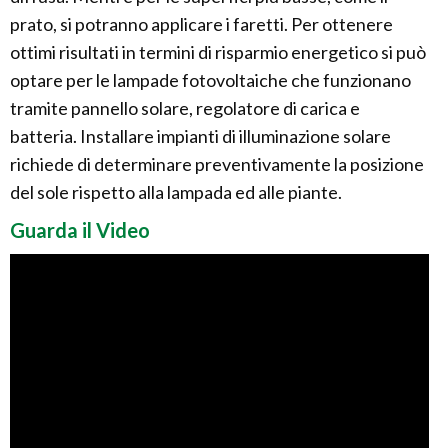
prato, si potranno applicare i faretti. Per ottenere
ottimi risultati in termini di risparmio energetico si può
optare per le lampade fotovoltaiche che funzionano
tramite pannello solare, regolatore di carica e
batteria. Installare impianti di illuminazione solare
richiede di determinare preventivamente la posizione
del sole rispetto alla lampada ed alle piante.
Guarda il Video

ACTION ITEM.
Would you return exactly the lines from the one containing "ottimi risultati in" through the end of the listing, both included, and only them?

EXERCISE ANSWER.
ottimi risultati in termini di risparmio energetico si può
optare per le lampade fotovoltaiche che funzionano
tramite pannello solare, regolatore di carica e
batteria. Installare impianti di illuminazione solare
richiede di determinare preventivamente la posizione
del sole rispetto alla lampada ed alle piante.
Guarda il Video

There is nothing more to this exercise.